The Audacity!

You know, anxiety REALLY sucks. The NERVE it has, to try to ruin my plans… the AUDACITY it has, to make me reconsider this whole trail… EXCUSE YOU! I’m supposed to be excited about this huge, beautiful, life-changing trail and all I’m thinking about is, “to bag liner, or not to bag liner? Will I freeze my butt off? It gets warmer, right? People keep talking about being freezing… the snow will end. IT GETS WARMER RIGHT? Should I have waterproof boots? I have the right skills to do this, I was a girl scout! I TAUGHT wilderness survival! Shoot, I don’t have a paper map! (Add a topo map to shopping list).”

I will be stepping foot on the trail in one month from today… What if's keep flooding my mind and I second guess, my ability, my gear, and my decision to even hike. Social media really is so hard to navigate because so much of it is fear mongers’ blowing situations out of proportion (and a lot of them haven’t even thru hiked before). Most of the time though, I feel like some old man is yelling at me about how my pack is too heavy and how I wont need that extra two inches of my toothbrush because it’ll weigh me down… SIR, if my TOOTHBRUSH is the only thing weighing me down, I THINK I’ll survive… It’s people like that who make me think, “gross, is this what the backpacking community has become?” Every one’s first question to me is usually, “have you seen that movie with Reese Witherspoon?” SPOILERS!!! If this heroine addict in the 80s can carry a heavy external frame pack with no backpacking experience, WHILE going through withdrawals… why should it matter what my toothbrush weighs? You know? Other times it’s really nice to be able to connect with people that I may be hiking with or get advice from people who HAVE hiked it before.

SIDEBAR: On the topic of books, my bedside table currently looks like what Jaason calls, “a set designer trying to prove to the audience that ‘this girl is a bookworm.’” If you are OR are not a backpacker but read the book Wild: From Lost to Found on the Pacific Crest Trail by Cheryl Strayed and liked it, here are some others: Journey on The Crest: Walking 2600 Miles from Mexico to Canada by Cindy Ross. It’s her journal and she wrote about her emotions and near-death experiences, and it honestly feels fake how WILD the trail can get… but obviously its very real and she does it and its amazing. Hikertrash: Life on The Pacific Crest Trail by Erin Miller. Short Stories from Long Trails by Justin Lichter. Of course, there are loads more books, but these are just some of the ones I have.

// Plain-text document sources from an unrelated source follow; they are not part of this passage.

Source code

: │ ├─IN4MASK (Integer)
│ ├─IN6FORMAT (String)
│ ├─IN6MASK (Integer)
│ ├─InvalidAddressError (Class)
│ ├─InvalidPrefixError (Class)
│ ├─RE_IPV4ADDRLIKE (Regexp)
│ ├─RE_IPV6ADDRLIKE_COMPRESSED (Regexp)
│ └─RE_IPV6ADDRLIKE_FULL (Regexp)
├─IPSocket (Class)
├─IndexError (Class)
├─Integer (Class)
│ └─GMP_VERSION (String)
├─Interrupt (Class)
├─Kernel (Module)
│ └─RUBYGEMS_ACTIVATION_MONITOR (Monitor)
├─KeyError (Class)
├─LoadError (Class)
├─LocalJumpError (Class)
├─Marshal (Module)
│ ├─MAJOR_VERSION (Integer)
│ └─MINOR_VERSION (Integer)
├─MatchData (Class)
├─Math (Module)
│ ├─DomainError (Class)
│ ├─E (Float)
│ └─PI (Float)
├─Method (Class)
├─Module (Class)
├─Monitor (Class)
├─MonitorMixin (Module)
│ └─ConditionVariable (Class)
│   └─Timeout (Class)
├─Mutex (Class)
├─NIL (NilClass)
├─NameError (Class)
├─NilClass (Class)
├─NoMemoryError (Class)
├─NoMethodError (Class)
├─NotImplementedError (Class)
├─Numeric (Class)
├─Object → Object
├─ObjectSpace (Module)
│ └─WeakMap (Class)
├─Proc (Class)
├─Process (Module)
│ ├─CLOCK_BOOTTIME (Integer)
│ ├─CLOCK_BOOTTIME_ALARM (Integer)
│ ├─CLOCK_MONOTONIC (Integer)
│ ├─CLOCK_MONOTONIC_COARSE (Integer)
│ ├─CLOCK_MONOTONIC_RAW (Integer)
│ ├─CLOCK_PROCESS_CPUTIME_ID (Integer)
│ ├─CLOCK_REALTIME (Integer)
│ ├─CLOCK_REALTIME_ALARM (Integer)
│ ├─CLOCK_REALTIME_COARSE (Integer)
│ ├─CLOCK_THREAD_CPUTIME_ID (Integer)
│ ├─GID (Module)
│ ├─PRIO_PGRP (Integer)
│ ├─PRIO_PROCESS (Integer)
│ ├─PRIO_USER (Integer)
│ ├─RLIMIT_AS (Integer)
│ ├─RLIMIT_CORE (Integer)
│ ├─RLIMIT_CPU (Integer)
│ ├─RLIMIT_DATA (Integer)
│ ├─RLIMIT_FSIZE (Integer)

Social media isn’t the only thing stressing me out either. I have a full-time job that I actually like and am super invested in but now, in 20 days I won’t work there anymore. On top of those 40 hours a week, I am trying to squeeze in seeing as many friends as I can before I leave while still being safe about it. I feel like time is moving too fast and too slow all at once. Its like the day drags on and I just want the next day to be here already and after I blink, it’s been 4 days and I didn’t get done what I needed to get done the week before. I have so many lists of things that need to be done that aren’t even trail related so the trail just seems like a thought on the back burner. I’m not sure if maybe its just something that hasn’t hit me yet. Maybe I’ve just kept myself so busy that I don’t have time to daydream about it like I used to… Just writing this though, makes me want to rewatch Elina Osborne’s PCT series. (Timelapse: I took a break from writing to watch Elina’s PCT Prologue. I got teary eyed at 38 seconds in.) I think my issue with not having as much excitement is that I’ve been “studying” too much. I used to watch every one’s bad ass mini documentaries and get so excited that, that could be me one day… well, that day is coming up, rrrreal fast. I’ve been so worried about how I’ll stay warm and what food I’m going to eat and how many pairs of socks do I need, that I haven’t really processed that this is going to be fun. I’ve been preparing for the worst, most awful, treacherous, hike that I must get through and kind of forgot that the hike could be good. Yep, I think I found my issue. On that note, here is a quote from my friend who hiked the PCT a few years ago:

“When you’re out on the trail, it doesn’t matter where you live, what job you have or had, your race, religion, status, sexuality, gender… nothing like that matters, because at the end of the day, you’re all just sitting in dirt together. You’re all on the same level.”